Objectives: To assess the utility of a combined neuroimaging approach in the follow up of patients affected by systemic lupus erythematosus (SLE) with and without neuropsychiatric (NP) involvement.
Methods: Patients who underwent a first combined brain conventional magnetic resonance imaging (cMRI) and single photon emission computed tomography (SPECT) and later repeated the same examinations between 2001 and 2008 were retrieved from a large database. Clinical and neuroimaging data were analysed and their relationships evaluated at baseline and at follow up.
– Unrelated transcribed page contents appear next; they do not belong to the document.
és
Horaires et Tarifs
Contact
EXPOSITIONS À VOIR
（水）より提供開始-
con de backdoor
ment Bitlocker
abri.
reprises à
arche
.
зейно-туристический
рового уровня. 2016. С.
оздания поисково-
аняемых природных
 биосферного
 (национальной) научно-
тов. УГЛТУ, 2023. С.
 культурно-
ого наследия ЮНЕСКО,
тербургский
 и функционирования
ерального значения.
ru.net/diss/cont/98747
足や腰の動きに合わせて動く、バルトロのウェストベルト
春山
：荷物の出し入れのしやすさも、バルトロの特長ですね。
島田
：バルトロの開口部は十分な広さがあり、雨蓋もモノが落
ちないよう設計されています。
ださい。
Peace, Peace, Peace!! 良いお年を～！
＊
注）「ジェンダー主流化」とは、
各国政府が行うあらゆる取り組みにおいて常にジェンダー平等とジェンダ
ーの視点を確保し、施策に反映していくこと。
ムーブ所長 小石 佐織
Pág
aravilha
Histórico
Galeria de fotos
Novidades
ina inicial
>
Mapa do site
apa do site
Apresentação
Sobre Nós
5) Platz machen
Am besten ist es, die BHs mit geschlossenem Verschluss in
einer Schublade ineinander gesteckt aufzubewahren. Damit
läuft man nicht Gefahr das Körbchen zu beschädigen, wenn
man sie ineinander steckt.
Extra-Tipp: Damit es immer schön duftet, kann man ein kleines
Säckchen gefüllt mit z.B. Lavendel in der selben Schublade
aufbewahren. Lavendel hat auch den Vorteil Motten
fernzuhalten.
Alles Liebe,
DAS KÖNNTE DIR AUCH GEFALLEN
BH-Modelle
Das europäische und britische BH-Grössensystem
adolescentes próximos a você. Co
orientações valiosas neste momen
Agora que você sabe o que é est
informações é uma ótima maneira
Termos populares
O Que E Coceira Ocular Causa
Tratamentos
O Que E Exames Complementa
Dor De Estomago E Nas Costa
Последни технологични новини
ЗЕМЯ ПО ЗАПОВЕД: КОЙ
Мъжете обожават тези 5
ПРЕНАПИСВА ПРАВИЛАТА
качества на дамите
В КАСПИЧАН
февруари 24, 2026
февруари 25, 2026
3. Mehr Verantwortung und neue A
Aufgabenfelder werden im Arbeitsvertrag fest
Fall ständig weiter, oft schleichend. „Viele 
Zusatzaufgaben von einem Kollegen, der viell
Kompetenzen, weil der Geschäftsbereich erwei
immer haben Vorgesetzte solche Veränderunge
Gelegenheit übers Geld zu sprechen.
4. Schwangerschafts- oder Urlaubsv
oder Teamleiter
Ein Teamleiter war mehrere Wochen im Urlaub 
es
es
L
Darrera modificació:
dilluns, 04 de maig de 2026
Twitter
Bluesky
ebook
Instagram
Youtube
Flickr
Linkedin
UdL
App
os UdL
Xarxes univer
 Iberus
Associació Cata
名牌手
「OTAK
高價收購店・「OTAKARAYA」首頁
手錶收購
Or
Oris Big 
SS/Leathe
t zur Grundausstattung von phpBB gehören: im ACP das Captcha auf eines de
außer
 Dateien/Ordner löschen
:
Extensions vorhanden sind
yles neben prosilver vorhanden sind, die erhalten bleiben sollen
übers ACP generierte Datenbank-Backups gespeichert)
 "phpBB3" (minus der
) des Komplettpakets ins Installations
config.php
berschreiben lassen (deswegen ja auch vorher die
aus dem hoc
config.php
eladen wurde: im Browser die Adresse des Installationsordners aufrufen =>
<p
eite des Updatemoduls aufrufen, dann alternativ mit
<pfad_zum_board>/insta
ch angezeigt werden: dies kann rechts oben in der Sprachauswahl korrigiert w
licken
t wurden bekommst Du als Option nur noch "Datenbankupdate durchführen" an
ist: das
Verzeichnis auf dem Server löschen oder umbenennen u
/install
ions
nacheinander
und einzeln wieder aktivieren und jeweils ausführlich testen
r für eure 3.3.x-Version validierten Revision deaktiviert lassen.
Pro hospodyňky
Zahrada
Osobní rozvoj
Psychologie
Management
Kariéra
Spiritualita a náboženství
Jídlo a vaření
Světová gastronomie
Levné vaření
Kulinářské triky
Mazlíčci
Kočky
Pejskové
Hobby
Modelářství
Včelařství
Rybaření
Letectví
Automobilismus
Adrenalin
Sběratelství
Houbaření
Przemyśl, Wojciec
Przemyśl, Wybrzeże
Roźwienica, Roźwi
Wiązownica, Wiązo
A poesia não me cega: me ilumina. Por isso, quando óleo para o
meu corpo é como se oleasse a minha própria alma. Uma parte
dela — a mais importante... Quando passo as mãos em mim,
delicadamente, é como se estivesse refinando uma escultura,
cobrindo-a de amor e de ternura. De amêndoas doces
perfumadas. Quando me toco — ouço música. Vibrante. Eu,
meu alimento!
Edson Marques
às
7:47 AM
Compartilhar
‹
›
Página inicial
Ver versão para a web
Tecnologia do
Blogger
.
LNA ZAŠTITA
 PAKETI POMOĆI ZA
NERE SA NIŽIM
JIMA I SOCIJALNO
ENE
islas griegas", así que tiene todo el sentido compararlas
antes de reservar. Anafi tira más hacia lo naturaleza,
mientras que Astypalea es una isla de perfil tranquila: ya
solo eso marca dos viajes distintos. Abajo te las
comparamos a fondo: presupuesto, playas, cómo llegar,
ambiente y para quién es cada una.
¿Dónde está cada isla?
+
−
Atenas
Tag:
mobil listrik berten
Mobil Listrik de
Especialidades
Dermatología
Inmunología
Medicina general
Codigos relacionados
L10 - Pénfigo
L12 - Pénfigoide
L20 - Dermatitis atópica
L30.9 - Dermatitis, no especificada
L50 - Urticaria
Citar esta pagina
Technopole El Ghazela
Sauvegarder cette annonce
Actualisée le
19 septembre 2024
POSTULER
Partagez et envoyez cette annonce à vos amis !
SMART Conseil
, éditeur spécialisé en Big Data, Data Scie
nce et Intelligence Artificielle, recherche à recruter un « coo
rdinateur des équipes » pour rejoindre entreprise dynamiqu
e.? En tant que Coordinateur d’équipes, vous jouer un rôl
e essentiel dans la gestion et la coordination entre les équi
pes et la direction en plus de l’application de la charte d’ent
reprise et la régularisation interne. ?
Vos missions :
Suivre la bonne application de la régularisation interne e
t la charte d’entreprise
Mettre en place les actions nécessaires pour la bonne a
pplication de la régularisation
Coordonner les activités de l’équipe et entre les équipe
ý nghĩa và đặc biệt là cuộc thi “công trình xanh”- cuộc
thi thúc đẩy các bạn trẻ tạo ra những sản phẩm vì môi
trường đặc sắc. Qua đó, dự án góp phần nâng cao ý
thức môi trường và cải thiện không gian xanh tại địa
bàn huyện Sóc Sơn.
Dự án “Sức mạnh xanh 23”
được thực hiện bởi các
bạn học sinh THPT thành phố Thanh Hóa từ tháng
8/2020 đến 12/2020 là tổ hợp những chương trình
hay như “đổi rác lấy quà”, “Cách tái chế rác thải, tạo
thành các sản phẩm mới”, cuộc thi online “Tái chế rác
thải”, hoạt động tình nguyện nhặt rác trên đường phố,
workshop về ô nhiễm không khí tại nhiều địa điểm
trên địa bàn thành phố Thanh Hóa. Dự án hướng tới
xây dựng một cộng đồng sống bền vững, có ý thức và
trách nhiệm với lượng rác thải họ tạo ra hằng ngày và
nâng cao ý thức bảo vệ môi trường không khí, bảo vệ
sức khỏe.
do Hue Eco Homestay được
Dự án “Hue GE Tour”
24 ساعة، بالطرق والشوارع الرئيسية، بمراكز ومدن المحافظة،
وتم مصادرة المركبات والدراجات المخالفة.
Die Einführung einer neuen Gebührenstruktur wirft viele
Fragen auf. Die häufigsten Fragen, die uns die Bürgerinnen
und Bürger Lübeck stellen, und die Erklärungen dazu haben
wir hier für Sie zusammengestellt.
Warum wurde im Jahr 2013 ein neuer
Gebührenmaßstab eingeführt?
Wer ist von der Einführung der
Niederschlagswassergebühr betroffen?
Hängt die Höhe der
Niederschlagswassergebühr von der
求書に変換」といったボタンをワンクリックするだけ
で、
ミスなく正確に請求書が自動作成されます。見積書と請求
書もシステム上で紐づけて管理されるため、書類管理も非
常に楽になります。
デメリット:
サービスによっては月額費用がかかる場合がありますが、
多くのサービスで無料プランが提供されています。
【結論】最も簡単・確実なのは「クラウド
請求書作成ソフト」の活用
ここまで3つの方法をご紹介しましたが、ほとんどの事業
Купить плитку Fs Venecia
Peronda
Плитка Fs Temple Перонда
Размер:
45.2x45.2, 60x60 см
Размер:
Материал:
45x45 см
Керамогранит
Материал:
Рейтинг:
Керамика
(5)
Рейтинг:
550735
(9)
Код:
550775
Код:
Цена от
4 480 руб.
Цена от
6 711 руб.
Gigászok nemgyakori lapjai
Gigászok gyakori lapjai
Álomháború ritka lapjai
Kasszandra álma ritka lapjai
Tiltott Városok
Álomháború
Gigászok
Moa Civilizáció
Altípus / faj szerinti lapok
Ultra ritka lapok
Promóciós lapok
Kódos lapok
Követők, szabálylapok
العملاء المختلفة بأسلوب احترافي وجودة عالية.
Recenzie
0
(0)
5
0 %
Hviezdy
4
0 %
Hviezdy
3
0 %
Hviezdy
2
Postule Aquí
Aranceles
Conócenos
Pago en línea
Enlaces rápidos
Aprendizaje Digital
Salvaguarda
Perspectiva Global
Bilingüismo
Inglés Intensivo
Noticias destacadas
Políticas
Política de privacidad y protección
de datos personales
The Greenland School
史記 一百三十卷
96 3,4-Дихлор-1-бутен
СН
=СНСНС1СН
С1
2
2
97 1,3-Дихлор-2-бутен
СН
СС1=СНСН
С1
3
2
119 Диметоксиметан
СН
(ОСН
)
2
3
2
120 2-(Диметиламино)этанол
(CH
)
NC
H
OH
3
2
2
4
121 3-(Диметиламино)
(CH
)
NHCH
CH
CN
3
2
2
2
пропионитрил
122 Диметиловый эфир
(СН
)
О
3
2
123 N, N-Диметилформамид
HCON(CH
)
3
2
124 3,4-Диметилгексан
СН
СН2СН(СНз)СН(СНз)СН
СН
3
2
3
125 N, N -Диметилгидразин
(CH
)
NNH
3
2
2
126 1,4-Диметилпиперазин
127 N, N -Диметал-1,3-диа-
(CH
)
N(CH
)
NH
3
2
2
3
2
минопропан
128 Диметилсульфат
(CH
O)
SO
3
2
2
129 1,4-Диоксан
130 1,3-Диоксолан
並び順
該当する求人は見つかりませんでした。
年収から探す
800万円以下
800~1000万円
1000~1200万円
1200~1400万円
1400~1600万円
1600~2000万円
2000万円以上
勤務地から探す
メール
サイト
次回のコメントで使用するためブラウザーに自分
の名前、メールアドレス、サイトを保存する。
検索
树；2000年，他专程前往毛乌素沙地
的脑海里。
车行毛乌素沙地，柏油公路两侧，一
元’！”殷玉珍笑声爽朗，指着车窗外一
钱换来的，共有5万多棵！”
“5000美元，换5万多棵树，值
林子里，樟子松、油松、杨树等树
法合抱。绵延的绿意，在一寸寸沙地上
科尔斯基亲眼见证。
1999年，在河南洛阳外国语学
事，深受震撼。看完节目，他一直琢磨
Results: Fifty SLE patients (38 with and 12 without NP involvement, mean age 36.8 yrs and mean disease duration at first instrumental evaluation 5.5 yrs) were enrolled. At baseline, the majority of them had a diffuse pattern of NP involvement. After a mean follow up period of 4 years all patients repeated neuroimaging and clinical evaluation. In 23 patients (22 with and 1 without NP manifestations at baseline) a new NP event occurred. Overall, neuroimaging remained unchanged or improved, but in some cases it worsened. No correlations were found between instrumental findings and clinical picture.
Conclusions: In this study, the clinical features at baseline appeared to be a better predictor of future NP events than morphological and functional neuroimaging. Therefore the utility of repeating a combined instrumental evaluation (cMRI and SPECT) may be debatable especially for patients with diffuse NP involvement where the decision to perform serial combined neuroimaging examinations should be carefully assessed and based mainly on clinical judgement.